Die Äthiopierinnen, deren Landsfrauen Ashete Bekere (2019) und Gotytom Gebreslase (2021), die neue Weltmeisterin im Marathon, die letzten beiden Ausgaben des Berlin Marathon für sich entscheiden konnten, starten in der Rolle der Herausforderinnen. Gutemi Shone, Zweite beim Dubai Marathon 2020 in 2:20:11 Stunden, Workenesh Edesa, Siegerin des Xiamen Marathon 2016 und Sechste des Valencia Marathon 2019, und Sisay Gola, Zweite beim Sevilla Marathon im Februar, haben Bestleistungen im Bereich von 2:20 bis 2:21 Stunden aufzuweisen. Drei starke Kenianerinnen haben sich den Sieg am Sonntag ebenfalls vorgenommen: Maurine Chepkemoi, im Vorjahr Zweite beim Amsterdam Marathon in einer Zeit von 2:20:18 Stunden und im Juli last-minute nicht für die Commonwealth Games vorgesehen, Vibian Chepkirui und Rosemary Wanjiru.

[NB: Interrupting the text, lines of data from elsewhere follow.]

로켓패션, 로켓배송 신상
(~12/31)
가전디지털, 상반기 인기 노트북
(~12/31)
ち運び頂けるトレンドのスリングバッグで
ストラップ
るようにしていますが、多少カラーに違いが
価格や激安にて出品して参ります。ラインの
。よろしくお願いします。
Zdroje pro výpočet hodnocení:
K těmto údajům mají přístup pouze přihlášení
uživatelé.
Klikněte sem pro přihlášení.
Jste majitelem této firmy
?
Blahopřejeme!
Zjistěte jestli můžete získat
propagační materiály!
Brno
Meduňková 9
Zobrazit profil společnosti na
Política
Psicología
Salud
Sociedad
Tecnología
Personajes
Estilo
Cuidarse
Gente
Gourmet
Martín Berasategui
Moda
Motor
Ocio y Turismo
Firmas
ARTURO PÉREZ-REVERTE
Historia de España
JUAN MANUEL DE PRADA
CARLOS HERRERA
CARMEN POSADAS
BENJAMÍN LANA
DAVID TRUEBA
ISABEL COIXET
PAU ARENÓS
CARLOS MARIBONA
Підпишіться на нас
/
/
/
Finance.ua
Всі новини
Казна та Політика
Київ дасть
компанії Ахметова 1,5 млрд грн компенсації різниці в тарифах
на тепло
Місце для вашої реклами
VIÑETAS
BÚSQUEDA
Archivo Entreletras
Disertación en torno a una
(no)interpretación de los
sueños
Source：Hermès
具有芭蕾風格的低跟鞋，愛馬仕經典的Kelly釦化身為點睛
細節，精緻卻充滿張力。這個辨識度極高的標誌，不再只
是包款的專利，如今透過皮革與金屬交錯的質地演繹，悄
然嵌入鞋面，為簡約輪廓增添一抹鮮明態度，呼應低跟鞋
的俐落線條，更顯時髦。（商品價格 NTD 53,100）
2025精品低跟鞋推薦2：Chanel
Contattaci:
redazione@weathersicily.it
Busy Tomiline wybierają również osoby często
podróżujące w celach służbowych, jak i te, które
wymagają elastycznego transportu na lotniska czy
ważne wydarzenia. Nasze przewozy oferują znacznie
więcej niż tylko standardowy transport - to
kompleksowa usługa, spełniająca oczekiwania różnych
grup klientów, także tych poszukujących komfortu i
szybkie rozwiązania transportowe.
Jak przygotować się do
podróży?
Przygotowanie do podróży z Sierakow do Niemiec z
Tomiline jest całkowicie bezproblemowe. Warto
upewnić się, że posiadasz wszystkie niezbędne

Nächster Schritt für VCM-Siegerin

Die zweifache Siegerin des Vienna City Marathon, Chepkirui will nach ihrem Streckenrekord in der Bundeshauptstadt im April (2:20:59) in Berlin den nächsten Schritt setzen: „Ich möchte das erste Mal unter 2:20 Stunden laufen und – selbstverständlich – gewinnen.“ Die 28-Jährige ist vor ihrem dritten Antritt im Marathon noch ungeschlagen. Ihren ersten Antritt im Marathon absolviert Rosemary Wanjiru, die starke Bestleistungen auf den Unterdistanzen mitbringt. Als WM-Vierte lief sie 2019 in Doha eine 10.000m-Zeit von 30:35,75 Minuten, im 10km-Lauf blieb sie 2020 in Valencia bereits unter 30 Minuten (29:50), wenig später gelang kurz vor dem Pandemie bedingten Stopp des gesellschaftlichen Lebens eine Halbmarathon-Bestleistung von 1:05:34 Stunden in Ras Al Khamah. „Ich bin bereit für den Marathon“, so die 27-Jährige. Das zweite interessante Marathon-Debüt bestreitet die Äthiopierin Nigisti Haftu.

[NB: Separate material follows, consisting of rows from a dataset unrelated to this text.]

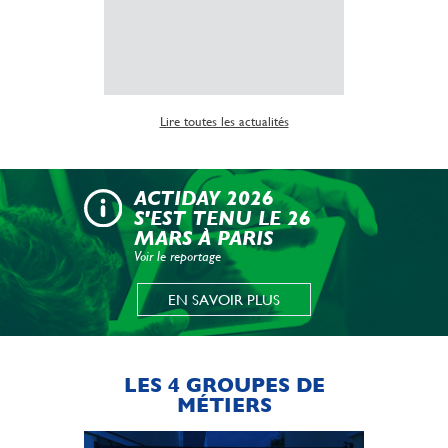
Lire la suite
Lire toutes les actualités
ACTIDAY 2026
S'EST TENU LE 26
MARS À PARIS
Voir le reportage
EN SAVOIR PLUS
LES 4 GROUPES DE
MÉTIERS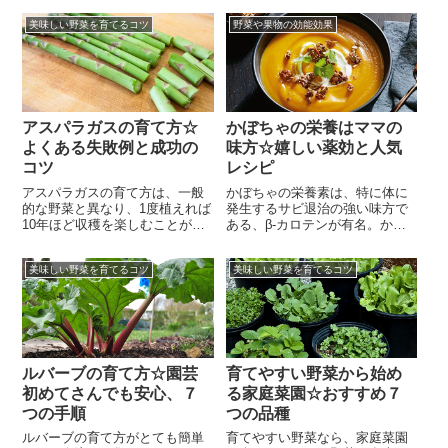
てもサラダにお弁当にと、彩り
ースプラウト。体に嬉しいブロ
美味しい野菜を育てるコツ
野菜や果物の効能効果
良くて美味しく便利なため、人
ッコリースプラウトを、自宅で
気がありますよね。そんなトマ
簡単に育てることができるな
トは様々な料理に利用されてお
ら、試したいですよね。最近で
り、今となってはなくてはなら
は、スーパーでもよく見かける
ない野菜！近年ではトマトの栄
ようになりましたが、実は、ブ
養もクローズアップされ、芸能
ロッコリースプラウトの栽培方
人や有名人の...
法は簡単で、初...
アスパラガスの育て方☆
かぼちゃの栄養はママの
よくある失敗例と成功の
味方☆嬉しい薬効と人気
コツ
レシピ
アスパラガスの育て方は、一般
かぼちゃの栄養素は、特に体に
的な野菜と異なり、1度植えれば
発生するサビ退治の強い味方で
10年ほど収穫を楽しむことがで
ある、β-カロテンが有名。かぼ
きる野菜。これだけ聞くと、自
ちゃの栄養素が、老化防止・美
分で育てるのが非常にお得に感
肌・ガン予防・免疫力アップに
美味しい野菜を育てるコツ
美味しい野菜を育てるコツ
じられますよね。サラダやシチ
役立つとなれば、積極的に取り
ュー、肉料理の付け合わせな
入れたいですよね。かぼちゃは
ど、幅広く活用できる野菜、ア
栄養だけではなく、甘くてホク
スパラガス。最近では昔からよ
ホク、料理にもスイーツにも使
く知られているグリーンアスパ
える嬉しい野菜！そんなかぼち
ラガスの他にも、ホワイトアス
ゃの栄養が、味だけでなく注目
パラガスや...
されている...
ルバーブの育て方☆園芸
育てやすい野菜から始め
初めてさんでも安心、７
る家庭菜園☆おすすめ７
つの手順
つの品種
ルバーブの育て方がとても簡単
育てやすい野菜なら、家庭菜園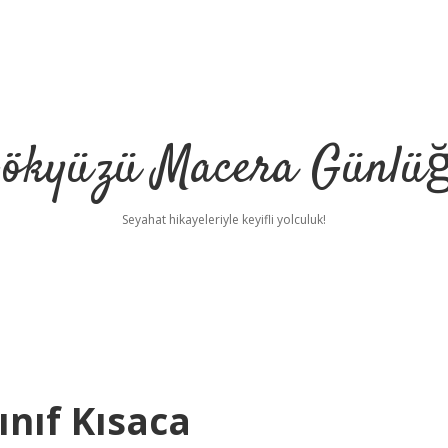
ökyüzü Macera Günlü
Seyahat hikayeleriyle keyifli yolculuk!
ınıf Kısaca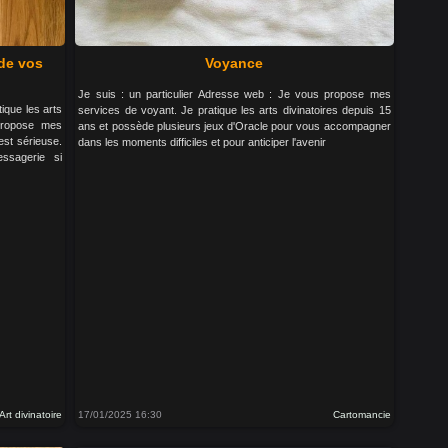
 de vos
Voyance
Je suis : un particulier Adresse web : Je vous propose mes
ique les arts
services de voyant. Je pratique les arts divinatoires depuis 15
propose mes
ans et possède plusieurs jeux d'Oracle pour vous accompagner
est sérieuse.
dans les moments difficiles et pour anticiper l'avenir
ssagerie si
Art divinatoire
17/01/2025 16:30
Cartomancie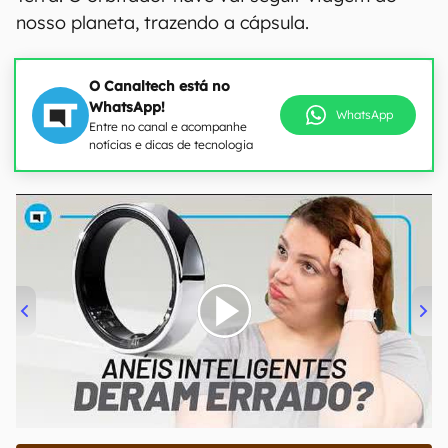
nosso planeta, trazendo a cápsula.
O Canaltech está no
WhatsApp!
WhatsApp
Entre no canal e acompanhe
notícias e dicas de tecnologia
00:00
/
21:11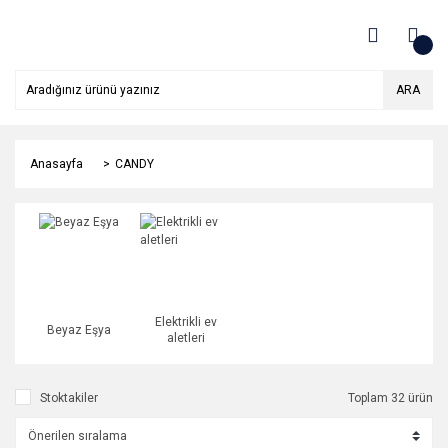
ARA
Anasayfa
CANDY
Elektrikli ev
Beyaz Eşya
aletleri
Stoktakiler
Toplam 32 ürün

Mayer musste Berlin Marathon abblasen

Gute Chancen auf den nächsten Schritt in ihrer Marathon-Karriere sollte auch die Siegerin des Prag Marathon 2022, Bekelech Gudeta aus Äthiopien haben. Aufgrund der Anhäufung von Meisterschaftsmarathons im vergangenen Sommer, insbesondere der EM von München, war die Verpflichtung prominenter europäischer Läuferinnen für den Berlin Marathon in diesem Jahr schwierig. Die beste laut Vorleistungen ist die Britin Sonia Samuels. Auch die österreichische Topläuferin Julia Mayer (DSG Wien) musste vom Plan, den Berlin Marathon zu bestreiten, abrücken, nachdem sie nach der EM von gesundheitlichen Problemen ausgebremst wurde. Deutsche Topläuferin ist keine am Start, Katja Fischer ist mit einer persönlichen Bestzeit von 2:42:39 Stunden die am besten gelistete.

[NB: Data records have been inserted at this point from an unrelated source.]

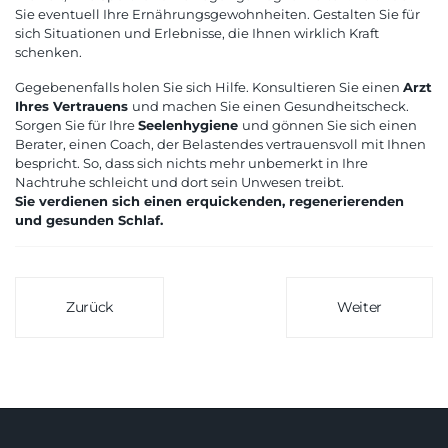
Sie eventuell Ihre Ernährungsgewohnheiten. Gestalten Sie für
sich Situationen und Erlebnisse, die Ihnen wirklich Kraft
schenken.
Gegebenenfalls holen Sie sich Hilfe. Konsultieren Sie einen
Arzt
Ihres Vertrauens
und machen Sie einen Gesundheitscheck.
Sorgen Sie für Ihre
Seelenhygiene
und gönnen Sie sich einen
Berater, einen Coach, der Belastendes vertrauensvoll mit Ihnen
bespricht. So, dass sich nichts mehr unbemerkt in Ihre
Nachtruhe schleicht und dort sein Unwesen treibt.
Sie verdienen sich einen erquickenden, regenerierenden
und gesunden Schlaf.
Zurück
Weiter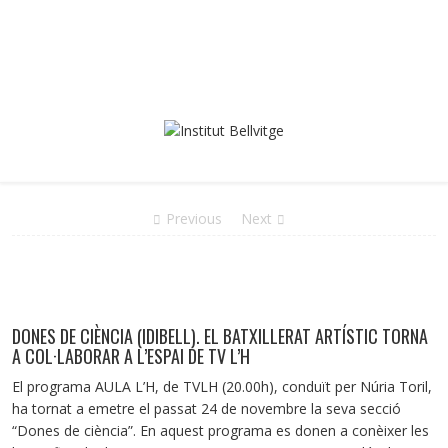
Previous
Next
DONES DE CIÈNCIA (IDIBELL). EL BATXILLERAT ARTÍSTIC TORNA
A COL·LABORAR A L’ESPAI DE TV L’H
El programa AULA L’H, de TVLH (20.00h), conduït per Núria Toril,
ha tornat a emetre el passat 24 de novembre la seva secció
“Dones de ciència”. En aquest programa es donen a conèixer les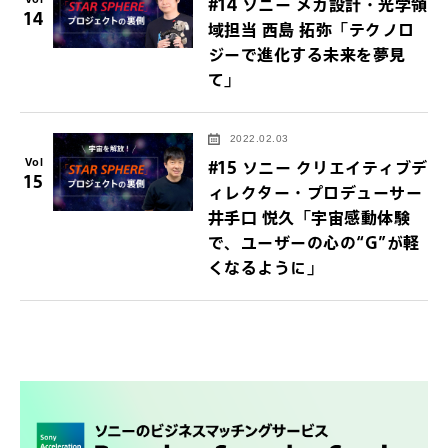
#14 ソニー メカ設計・光学領
14
域担当 西島 拓弥「テクノロ
ジーで進化する未来を夢見
て」
2022.02.03
Vol
#15 ソニー クリエイティブデ
15
ィレクター・プロデューサー
井手口 悦久「宇宙感動体験
で、ユーザーの心の“G”が軽
くなるように」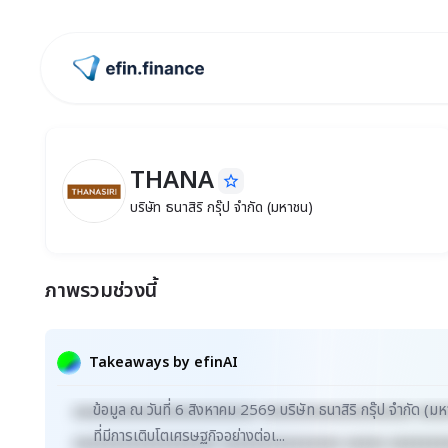
ไปหน้าแรก
THANA
star_border
THANA
บริษัท ธนาสิริ กรุ๊ป จำกัด (มหาชน)
บริษัท ธนาสิริ กรุ๊ป จำกัด (มหาชน)
ภาพรวมช่วงนี้
Takeaways by efinAI
ข้อมูล ณ วันที่ 6 สิงหาคม 2569 บริษัท ธนาสิริ กรุ๊ป จำกั
xxxxxxxxxxxxxxxxxxxxxxx xxxxxxxxxxxxxxxxxxx xxx
ที่มีการเติบโตเศรษฐกิจอย่างต่อเ...
xxxxxxxxxxxxxxxxxx xxxxxxxxxxxxxxx xxxxx xxxxxxx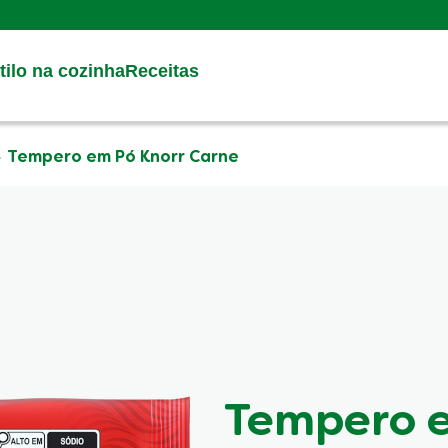
Search
ilo na cozinha
Receitas
Tempero em Pó Knorr Carne
Tempero e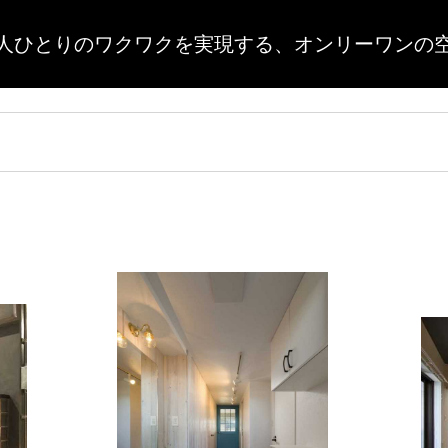
人ひとりのワクワクを実現する、
オンリーワンの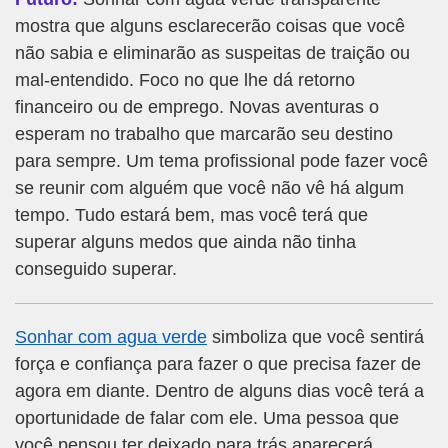
mostra que alguns esclarecerão coisas que você
não sabia e eliminarão as suspeitas de traição ou
mal-entendido. Foco no que lhe dá retorno
financeiro ou de emprego. Novas aventuras o
esperam no trabalho que marcarão seu destino
para sempre. Um tema profissional pode fazer você
se reunir com alguém que você não vê há algum
tempo. Tudo estará bem, mas você terá que
superar alguns medos que ainda não tinha
conseguido superar.
Sonhar com agua verde
simboliza que você sentirá
força e confiança para fazer o que precisa fazer de
agora em diante. Dentro de alguns dias você terá a
oportunidade de falar com ele. Uma pessoa que
você pensou ter deixado para trás aparecerá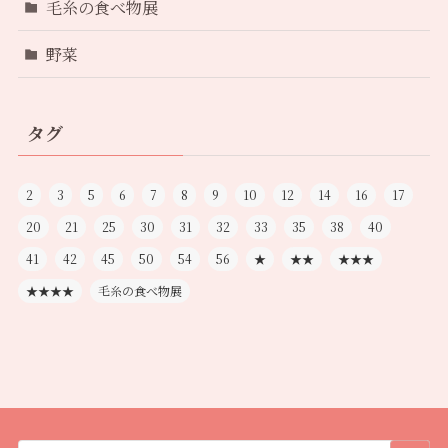
毛糸の食べ物展
野菜
タグ
2
3
5
6
7
8
9
10
12
14
16
17
20
21
25
30
31
32
33
35
38
40
41
42
45
50
54
56
★
★★
★★★
★★★★
毛糸の食べ物展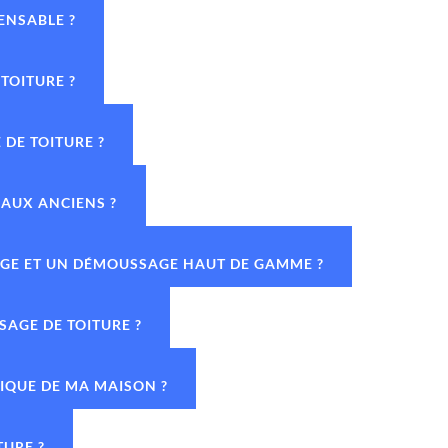
ENSABLE ?
TOITURE ?
DE TOITURE ?
IAUX ANCIENS ?
YAGE ET UN DÉMOUSSAGE HAUT DE GAMME ?
SAGE DE TOITURE ?
TIQUE DE MA MAISON ?
TURE ?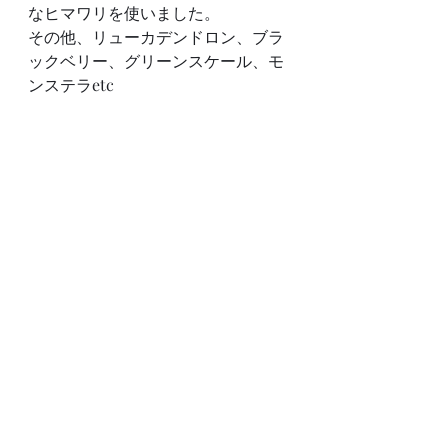
なヒマワリを使いました。
その他、リューカデンドロン、ブラ
ックベリー、グリーンスケール、モ
ンステラetc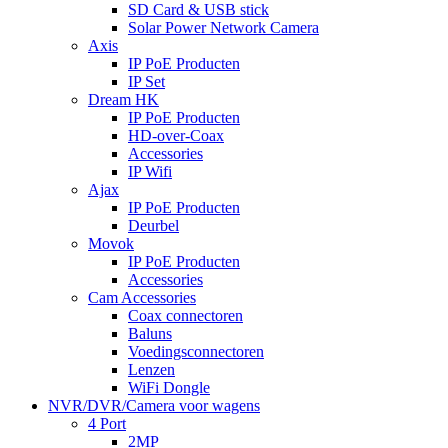
SD Card & USB stick
Solar Power Network Camera
Axis
IP PoE Producten
IP Set
Dream HK
IP PoE Producten
HD-over-Coax
Accessories
IP Wifi
Ajax
IP PoE Producten
Deurbel
Movok
IP PoE Producten
Accessories
Cam Accessories
Coax connectoren
Baluns
Voedingsconnectoren
Lenzen
WiFi Dongle
NVR/DVR/Camera voor wagens
4 Port
2MP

Einen interessanten internationalen Touch bringen die Starts der ehemaligen kanadischen Rekordhalterin Natasha Wodak, der Australierin Lisa Weightman, die im Alter von 43 Jahre im Juli beim Gold Coast Marathon in 2:25:55 Stunden ihre zweitbeste Karriere-Leistung erzielt hat, sowie der beiden Japanerinnen Sayaka Sato und Yukari Abe. Die 40-jährige Wodak hat den kanadischen Landesrekord von Malindi Elmore (2:24:50) im Auge.